-------- Records

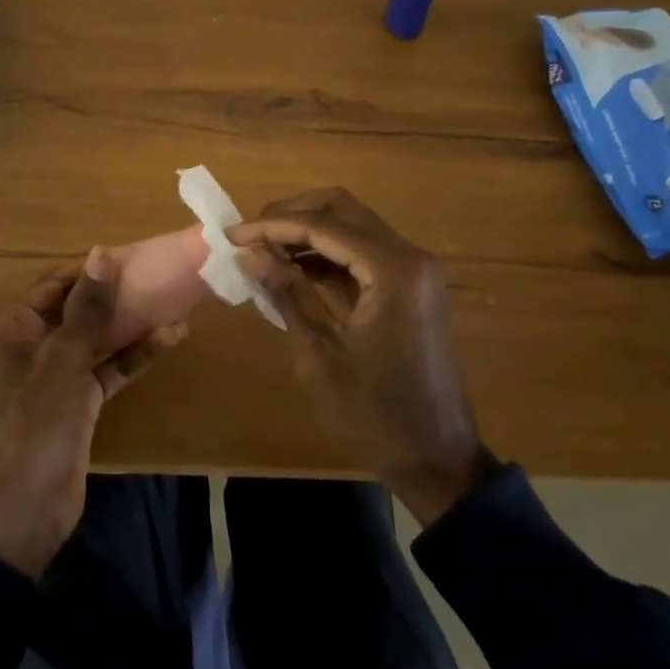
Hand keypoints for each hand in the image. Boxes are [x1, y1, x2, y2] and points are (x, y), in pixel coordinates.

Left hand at [0, 248, 187, 576]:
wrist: (24, 512)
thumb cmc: (35, 424)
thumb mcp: (63, 361)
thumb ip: (87, 309)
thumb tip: (102, 254)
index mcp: (12, 328)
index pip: (56, 285)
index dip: (93, 271)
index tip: (134, 257)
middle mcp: (31, 345)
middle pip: (78, 310)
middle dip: (117, 297)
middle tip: (160, 278)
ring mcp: (56, 375)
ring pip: (97, 340)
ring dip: (132, 326)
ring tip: (174, 304)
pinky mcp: (78, 402)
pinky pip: (107, 369)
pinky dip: (133, 356)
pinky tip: (168, 340)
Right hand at [229, 188, 486, 525]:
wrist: (438, 460)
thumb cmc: (375, 415)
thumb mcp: (319, 356)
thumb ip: (286, 295)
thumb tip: (250, 253)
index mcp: (392, 271)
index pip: (322, 226)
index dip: (272, 226)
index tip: (231, 235)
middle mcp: (409, 257)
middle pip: (342, 208)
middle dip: (291, 214)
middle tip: (251, 233)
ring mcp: (413, 270)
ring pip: (352, 224)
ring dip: (307, 230)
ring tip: (263, 249)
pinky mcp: (410, 286)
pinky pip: (363, 251)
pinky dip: (327, 252)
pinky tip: (292, 268)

----------------

## [Exercise]
Count the lines of the data that contain the word "ring", and give only that number.

## [Completed exercise]
8